By defiantly installing themselves at Ntabelanga, the Israelites were laying claim to a piece of land at a time land was being taken away from Africans, insisting on the dignity of their humanity at a time when the dignity of African people was being eroded.
At a time of great social and economic upheavals, Mgijima offered solace to his followers in the form of a radical re-interpretation of the Christian message.
On Tuesday, 24 May 1921, after some half-hearted attempts to ‘negotiate’ with Mgijima, the Union police opened fire on the Israelites, mowing down 183 to 225 people, injuring a total of 130 others in the process.

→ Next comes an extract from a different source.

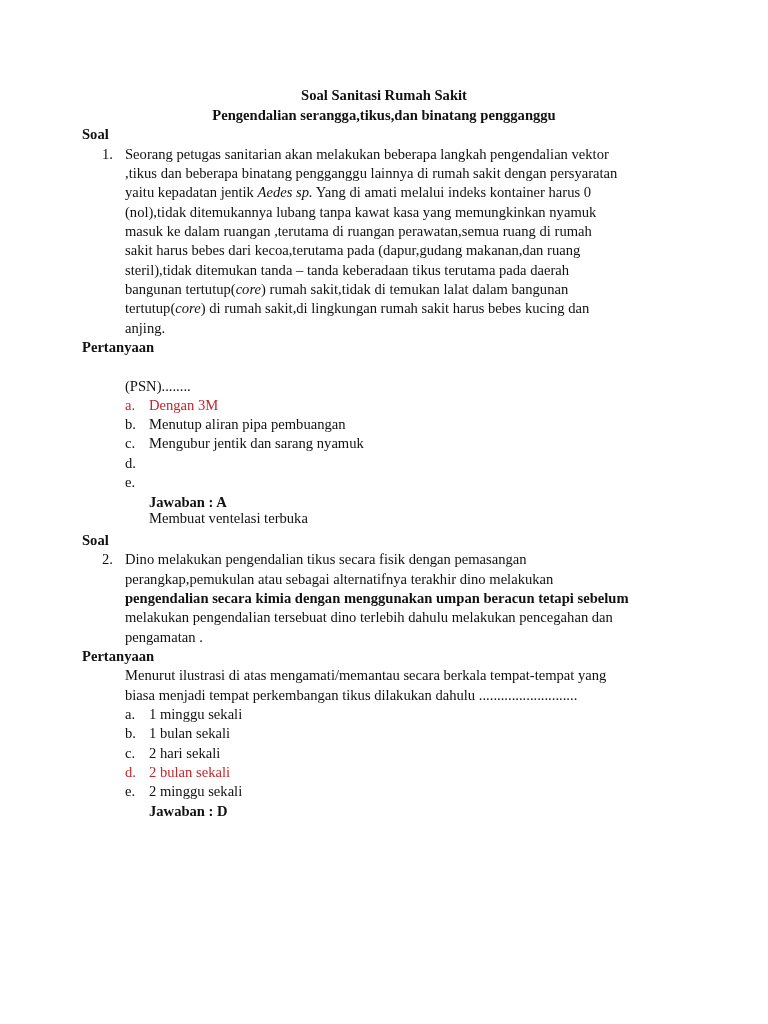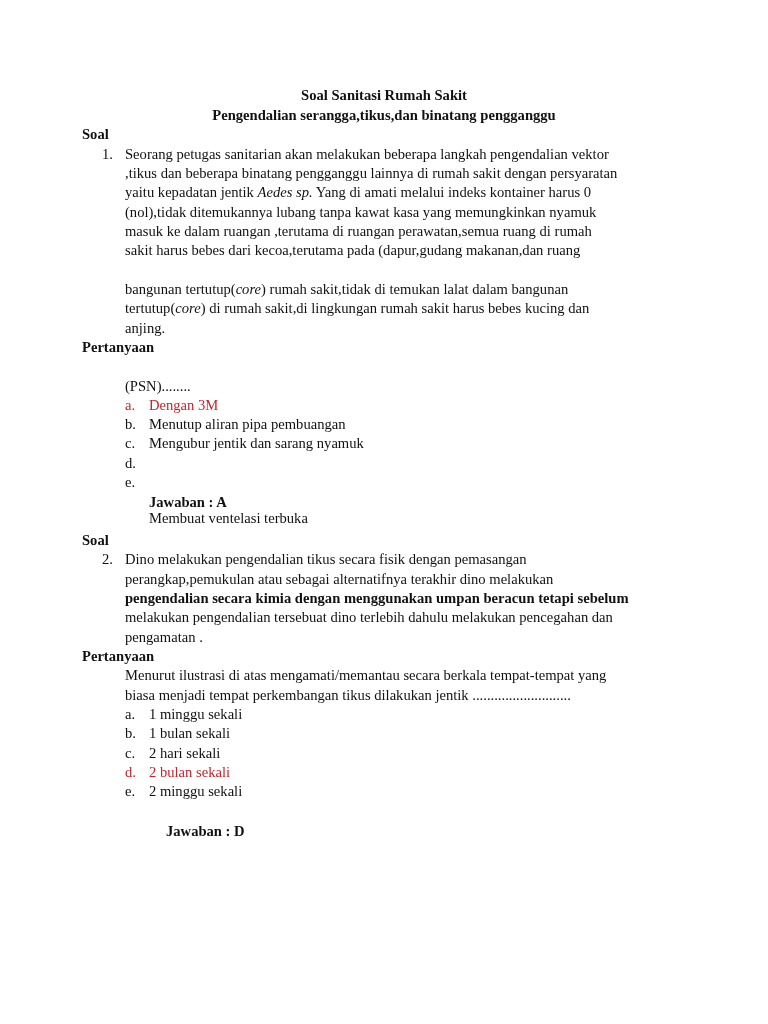"steril),tidak ditemukan tanda – tanda" div.line { html: none -> <div>steril),tidak ditemukan tanda – tanda keberadaan tikus terutama pada daerah</div> }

Sharpeville: A turning point or not?
Was Sharpeville a turning point?
Insofar as it was one of the factors that caused both the PAC and the ANC to resort to the armed struggle, and insofar as the massacre drew the attention of the international community on apartheid atrocities, it was a turning point.
However, it did prevent the precipitation of many several subsequent atrocities in the 1960s, '70s, and '80s.
Had Sharpeville been an unmitigated turning point, the Soweto students’ protests of 1976, the Bisho, and the Boipatong massacres would not have occurred.
Not to be outdone by apartheid South Africa, democratic South Africa went ahead and registered its little atrocities, the Marikana Massacre.
A Country of Restless Spirits – Dead and Alive
To end his book on the Sharpeville, Tom Lodge notes that, “... for so many of Sharpeville’s inhabitants, their homeplace remains a vicinity of restless spirits, tormented ghosts”.
The reason for this is the situation, is our reticence, even in post-apartheid South Africa, to call it what it was.
For example, we have elected to name the date of the Sharpeville Massacre, Human Rights Day.
The same reluctance to call Marikana a massacre has been evident in the final report of the Farlam Commission.
They speak only of the, “... tragic incidents at Lonmin mine in Marikana”, as if Marikana was a natural disaster!
Here is a Map of our Bloody Country.
To conclude, we return to the poetic map of our country, with which we opened the article. So, here is the river Gxarha in which flows the blood of 40 000 South Africans.
There is Ntabelanga, the sacred hill upon which up to 200 black saints were slaughtered.
Here is Leeukuil, a dam outside Sharpeville, over whose waters spirits of the living-dead hover, day and night.
Here are the ugly boulders of Wonderkop in Marikana, where 34 men were slaughtered.
And here is an incomplete list of other post-apartheid victims of state brutality: Andries Tatane, Collins Khosa, Sibusiso Amos, Elma Robyn Montsumi, Petrus Miggels, Adane Emmanuel, Ntando Elias Sigasa, Nathaniel Julius, and Mthokozisi Ntumba.
Here is my bet: Until and unless we rename Human Rights Day into Sharpeville Day, or better still, Robert Sobukwe Day, our country will continue to be, “... a vicinity of restless spirits”, dead and alive.
- Professor Tinyiko Maluleke is a Senior Research Fellow at the University of Pretoria Center for the Advancement of Scholarship.